Cataluña antes de la independencia

La capacidad de crear ilusiones para sentirse como un pueblo

Cataluña antes de la independencia

Tendría que estar en Barcelona y estoy en Mieres. No en el Mieres de Girona, cerca del lago Banyoles, sino en el del Camín. De todas formas, aprovecho para practicar catalán en el Yaracuy. Lo habla, aunque sólo sea para tocar las narices, un profesor de gimnasia de los tiempos en que la gimnasia se llamaba gimnasia y no educación física. Debe de ser porque le van bien las cosas al Barça. Meterse en un templo de madridismo como el Yaracuy hablando catalán, manda narices. Están los tiempos un poco revueltos como para hacer profesión de fe de que te gusta Cataluña. Yo también lo hago. Ahora, con más razón. Cuando ser catalán encierra un ilusión que no se encuentra en el hecho de ser extremeño, ser vasco o ser asturiano. Que un millón de personas se den la mano, como si estuviesen bailando la danza prima, para unir la frontera norte del país con la sur, es un acto de fe. Una ilusión, como todos los actos de fe. Pero, como de ilusión también se vive, es una ilusión que embriaga. Luego, como la realidad aplasta, vendrá el referéndum -o la prohibición de llevar a cabo el referéndum- y Cataluña seguirá formando parte de España. Como Escocia del Reino Unido. Pero, la ilusión ya está creada. De nuevo, como en el 82, todo el mundo vuelve a hablar de Cataluña. Como un país. Como un lugar diferente. Pertenezca a donde pertenezca políticamente. Una ilusión que no crea España. Por más dinero que se invierta en la marca España. Para crear una ilusión no se necesita dinero. Se necesita, por ejemplo, a un millón de personas cogidas de las manos. Miles de gargantas cantando juntas "que no em sap cap greu / dur la boca tancada, / sou vosaltres que heu fet / del silenci paraules". Un niño subiendo a la cima de un castellet, aupado por cientos de castellers. La cima de un castellet, desde la que no se va a ninguna parte, pero puede verse el mundo.

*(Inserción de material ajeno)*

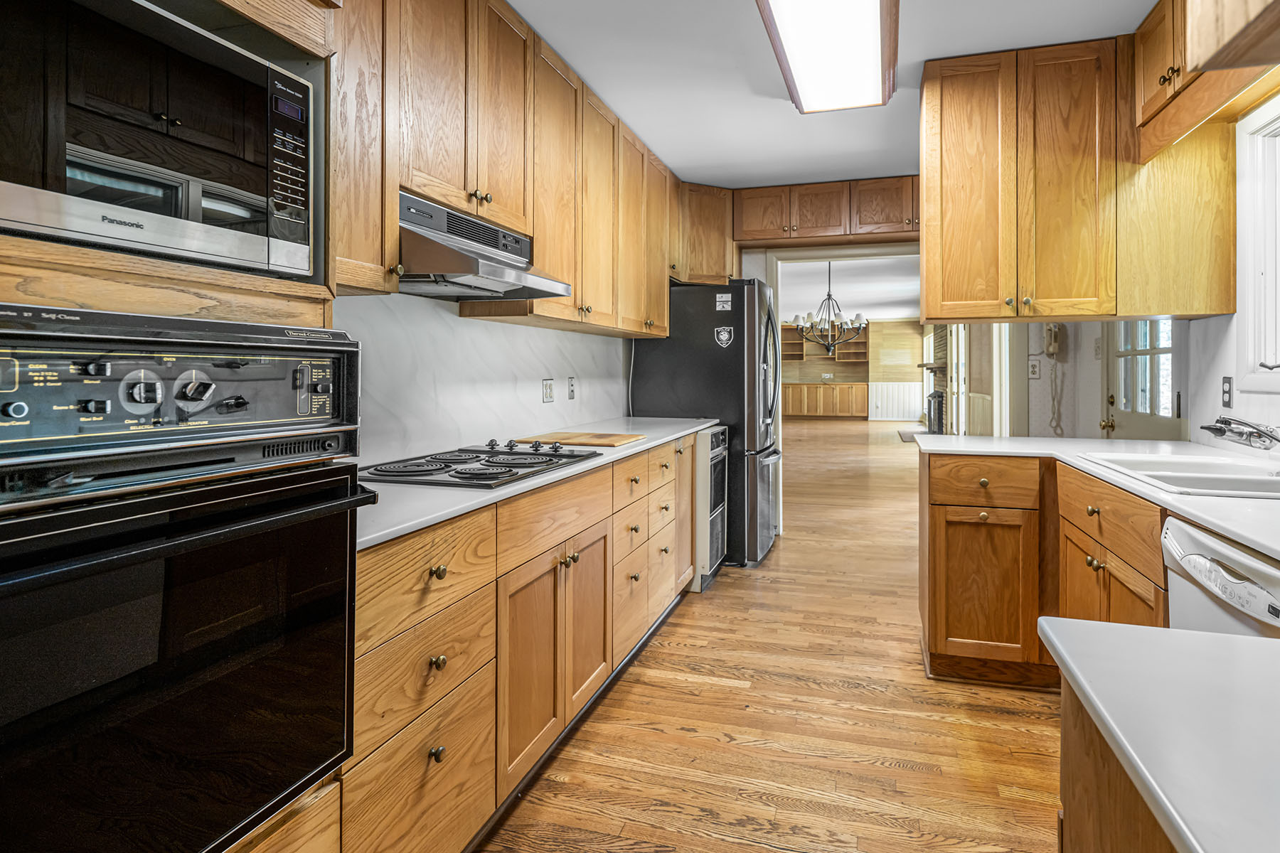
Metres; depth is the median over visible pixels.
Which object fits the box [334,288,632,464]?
left wall
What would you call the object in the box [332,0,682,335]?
upper cabinet run
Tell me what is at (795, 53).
ceiling light
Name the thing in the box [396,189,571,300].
range hood
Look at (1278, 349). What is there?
window
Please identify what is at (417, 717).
base cabinet run
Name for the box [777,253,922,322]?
far room ceiling
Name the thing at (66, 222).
microwave
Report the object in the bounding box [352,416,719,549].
left countertop
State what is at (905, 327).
far wall
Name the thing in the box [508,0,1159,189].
ceiling
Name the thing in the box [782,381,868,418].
built-in cabinet
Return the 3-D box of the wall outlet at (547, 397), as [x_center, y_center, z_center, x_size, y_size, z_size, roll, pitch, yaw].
[-0.447,-0.118,3.435,0.011,0.116,0.112,0,1,17]
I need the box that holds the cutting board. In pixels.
[516,430,644,448]
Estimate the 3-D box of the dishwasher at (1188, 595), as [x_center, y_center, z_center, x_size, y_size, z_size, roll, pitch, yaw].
[1.416,0.672,1.270,0.644,0.852,0.601,0,1,17]
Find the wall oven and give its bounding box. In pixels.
[0,307,364,852]
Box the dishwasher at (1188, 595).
[1163,516,1279,639]
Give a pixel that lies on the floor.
(729, 695)
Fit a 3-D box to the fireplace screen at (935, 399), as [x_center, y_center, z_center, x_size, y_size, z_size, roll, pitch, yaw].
[5.065,0.037,11.891,0.304,0.855,0.663,0,1,17]
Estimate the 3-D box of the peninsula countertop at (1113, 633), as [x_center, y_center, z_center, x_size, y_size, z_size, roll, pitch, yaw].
[0.768,0.295,0.398,0.794,0.033,0.833,0,1,17]
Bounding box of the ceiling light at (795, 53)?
[755,0,900,113]
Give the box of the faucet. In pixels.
[1201,416,1279,449]
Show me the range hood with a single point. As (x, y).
(466, 269)
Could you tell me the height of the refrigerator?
1.809 m
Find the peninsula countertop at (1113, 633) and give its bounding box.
[1040,618,1279,852]
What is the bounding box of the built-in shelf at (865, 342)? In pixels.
[782,321,871,364]
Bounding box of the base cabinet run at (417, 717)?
[347,435,703,852]
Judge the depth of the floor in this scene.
2.40 m
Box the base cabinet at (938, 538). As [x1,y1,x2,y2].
[918,446,1166,687]
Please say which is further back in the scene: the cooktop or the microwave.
the cooktop
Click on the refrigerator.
(675, 357)
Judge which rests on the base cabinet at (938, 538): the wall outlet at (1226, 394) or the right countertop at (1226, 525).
the right countertop at (1226, 525)
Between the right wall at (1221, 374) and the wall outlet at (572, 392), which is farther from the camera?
the wall outlet at (572, 392)
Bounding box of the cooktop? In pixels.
[361,438,599,488]
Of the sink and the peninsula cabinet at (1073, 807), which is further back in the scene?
the sink
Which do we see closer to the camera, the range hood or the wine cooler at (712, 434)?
the range hood
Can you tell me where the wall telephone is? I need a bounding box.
[1043,321,1065,435]
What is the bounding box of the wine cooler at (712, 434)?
[691,423,728,590]
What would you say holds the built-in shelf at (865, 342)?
attached to the far wall at (905, 327)
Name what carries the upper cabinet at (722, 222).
attached to the left wall at (441, 312)
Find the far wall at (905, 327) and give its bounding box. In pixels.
[782,316,927,419]
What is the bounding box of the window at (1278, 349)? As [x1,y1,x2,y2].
[1235,97,1279,391]
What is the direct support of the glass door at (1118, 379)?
in the far right wall
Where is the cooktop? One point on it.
(482, 468)
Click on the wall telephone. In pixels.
(1048, 349)
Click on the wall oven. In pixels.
(276, 518)
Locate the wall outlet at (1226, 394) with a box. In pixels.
[1220,376,1234,407]
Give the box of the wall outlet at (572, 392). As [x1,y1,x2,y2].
[566,376,576,399]
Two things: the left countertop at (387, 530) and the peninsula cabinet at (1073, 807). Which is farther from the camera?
the left countertop at (387, 530)
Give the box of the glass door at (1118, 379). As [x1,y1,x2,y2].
[1102,318,1181,441]
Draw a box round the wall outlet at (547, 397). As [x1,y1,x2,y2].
[541,378,554,402]
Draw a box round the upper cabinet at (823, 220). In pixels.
[733,175,921,247]
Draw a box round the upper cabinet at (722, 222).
[673,181,736,286]
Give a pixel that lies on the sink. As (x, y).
(1170, 476)
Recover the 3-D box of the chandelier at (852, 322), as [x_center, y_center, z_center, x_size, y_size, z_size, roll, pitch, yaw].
[2.239,-1.282,8.202,0.891,1.149,0.875,0,1,17]
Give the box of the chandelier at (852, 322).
[792,261,867,353]
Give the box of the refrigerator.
[627,278,781,570]
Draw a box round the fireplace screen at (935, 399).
[925,388,945,434]
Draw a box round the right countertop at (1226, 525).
[910,431,1279,554]
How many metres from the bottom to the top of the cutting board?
0.016 m
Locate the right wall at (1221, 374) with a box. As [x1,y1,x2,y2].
[1184,96,1279,456]
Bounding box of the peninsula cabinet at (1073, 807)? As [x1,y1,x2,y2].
[1053,676,1180,852]
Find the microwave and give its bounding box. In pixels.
[0,0,316,278]
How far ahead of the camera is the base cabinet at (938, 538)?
2.63 m
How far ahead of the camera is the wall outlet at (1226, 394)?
2.60 m
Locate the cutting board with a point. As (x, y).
(619, 441)
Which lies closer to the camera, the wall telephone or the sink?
the sink
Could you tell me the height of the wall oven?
0.788 m
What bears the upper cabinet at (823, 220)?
attached to the ceiling at (710, 180)
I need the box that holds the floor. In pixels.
[474,419,1068,852]
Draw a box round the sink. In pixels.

Por cosas como estas quería estar estos días en Barcelona. Por la misma razón por la que hice el Camino de Santiago. La misma por la que crucé, con "Los siete pilares de la sabiduría" bajo el brazo, el Wadi Rum. Idéntica a la que me llevó a cruzar los Alpes tras los pasos de Aníbal. O a bañarme en la playa de Matala, en el golfo de Messara, en Creta, mientras sonaba "where have all the flowers gone?" O a peregrinar a Lei Santei Marias de la Mar, a la ermita de Santa Sara -Sara Kali-, patrona del pueblo gitano. Y tantas otras. Que son siempre la misma. Por formar parte de una ilusión. Tan necesaria. Algo cada día más imposible de encontrar en Asturies. Y, ni pensarlo, en España. Podríamos echarle la culpa a nuestros políticos. Pero, no sirve la disculpa. Por muy triste que sea Javier Fernández y muy inútil Mariano Rajoy, los supera y los empeora Arthur Mas. Pero, los catalanes, más allá de las estupideces de sus políticos tienen la capacidad de crear ilusiones. De creer en sí mismo como pueblo. Con la misma fe que mueve a los caminantes a llegar a Santiago y, comprobar, una vez en Santiago, que lo importante ha sido el camino, no la meta. Este camino que emprende Cataluña es lo realmente hermoso. Aunque no lleve a ninguna parte. Porque sólo los pueblos con ilusión existen.